Client Alert
On August 24, 2016, the Securities and Exchange Commission (“SEC”) issued cease-and-desist orders to 71 municipal issuers and obligated persons in response to voluntary self-reporting of potential misrepresentations in municipal bond offering documents regarding compliance with prior disclosure obligations under the SEC’s Municipalities Continuing Disclosure Cooperation (“MCDC”) initiative. Established in 2014, the MCDC initiative offered issuers1 and underwriters the opportunity to self-report potential violations during the previous five years in exchange for more lenient settlements than would otherwise be available for violations which were not self-reported. Our initial Client Alert on the MCDC initiative (dated March 12, 2014) can be found here. The SEC previously settled with 72 underwriters under the MCDC initiative in three rounds of orders. Our Client Alerts on the MCDC settlements with underwriters (dated June 25, 2015; October 5, 2015; and February 3, 2016) can be found here, here, and here.
The SEC noted that each order is based on information that was self-reported by the issuer. The issuers neither admitted nor denied the alleged violations in the settlements.
The 71 orders involved state-wide issuers as well as counties, school districts, colleges and universities (both public and private), small towns and non-profit healthcare providers from 45 states.
In these orders, the SEC alleged that in official statements, private placement memoranda or remarketing circulars, issuers made materially false and/or misleading statements and/or material omissions about their compliance with prior continuing disclosure undertakings (“CDUs”) under SEC Rule 15c2-12.
Each order included examples of instances in which an issuer failed, in the judgment of the SEC, to comply in all material respects with prior CDUs and where the offering document did not disclose such failure.
Below is a summary of the disclosure failures in the issuers’ offering documents that were highlighted in the SEC orders:
- Issuers did not disclose a failure to file annual audited financial statements and/or required annual financial information, and did not file a “failure to file” notice.

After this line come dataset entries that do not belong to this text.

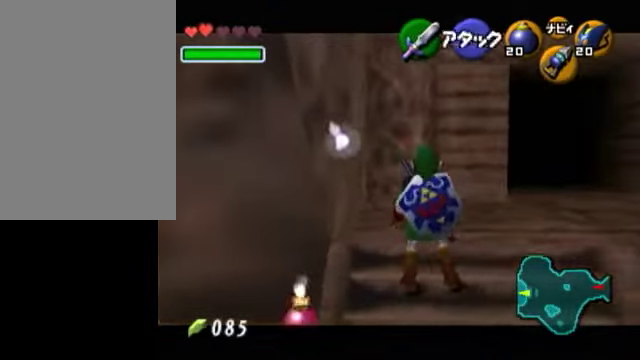
{"buttons": [], "left_stick": "center", "right_stick": "center", "events": []}
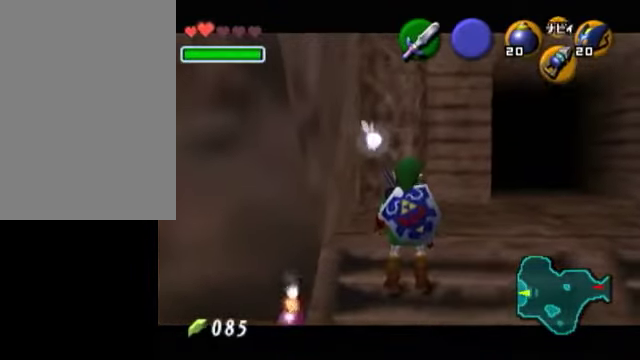
{"buttons": [], "left_stick": "center", "right_stick": "center", "events": []}
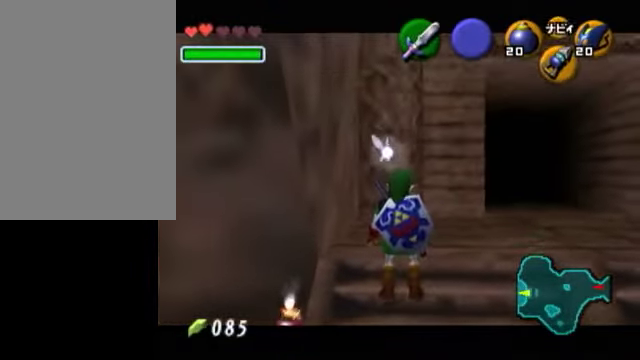
{"buttons": ["L1"], "left_stick": "center", "right_stick": "center", "events": [[250, "A", "down"], [250, "L1", "down"], [400, "A", "up"]]}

- Issuers did not disclose that required information was filed late and did not file a “failure to file” notice detailing the delay. The orders specified the number of days late. None of the orders specified an instance in which an issuer self‑reported a very short delay (less than 30 days) in filing as its only failure.
- Issuers did not disclose incomplete filings or missing operating data.
- Issuers did not disclose a failure to file event notices for defeasances or acquisitions.
- Issuers whose CDUs required the delivery of additional types of information, such as interim or quarterly financial statements, did not disclose failures to make such filings.
- Issuers who disclosed that they filed on time but in the incorrect location or with a third party who did not then file on time were nevertheless alleged to have failed to disclose the late filing.
Under the settlements, the issuers agreed to undertake, and to certify compliance with, the following:
- Within 180 days of the order, the issuer will establish written policies and procedures and periodic training regarding continuing disclosure obligations in order to comply with the federal securities laws, including designating a person at the issuer who is responsible for such compliance.
- Within 180 days of the order, the issuer must update any past delinquent filings if the issuer is not currently in compliance with its CDUs.
- For the next five years, the issuer will disclose the terms of the settlement in its offering documents.
Issuers also agreed to cooperate with any subsequent SEC investigations, including any investigation of “the roles of individuals and/or other parties involved.”
These orders are the first issuer settlements under the MCDC initiative. We do not know if there will be additional issuer settlements under MCDC.
- In this Client Alert, “issuer” also refers to an “obligated person” under SEC Rule 15c2-12.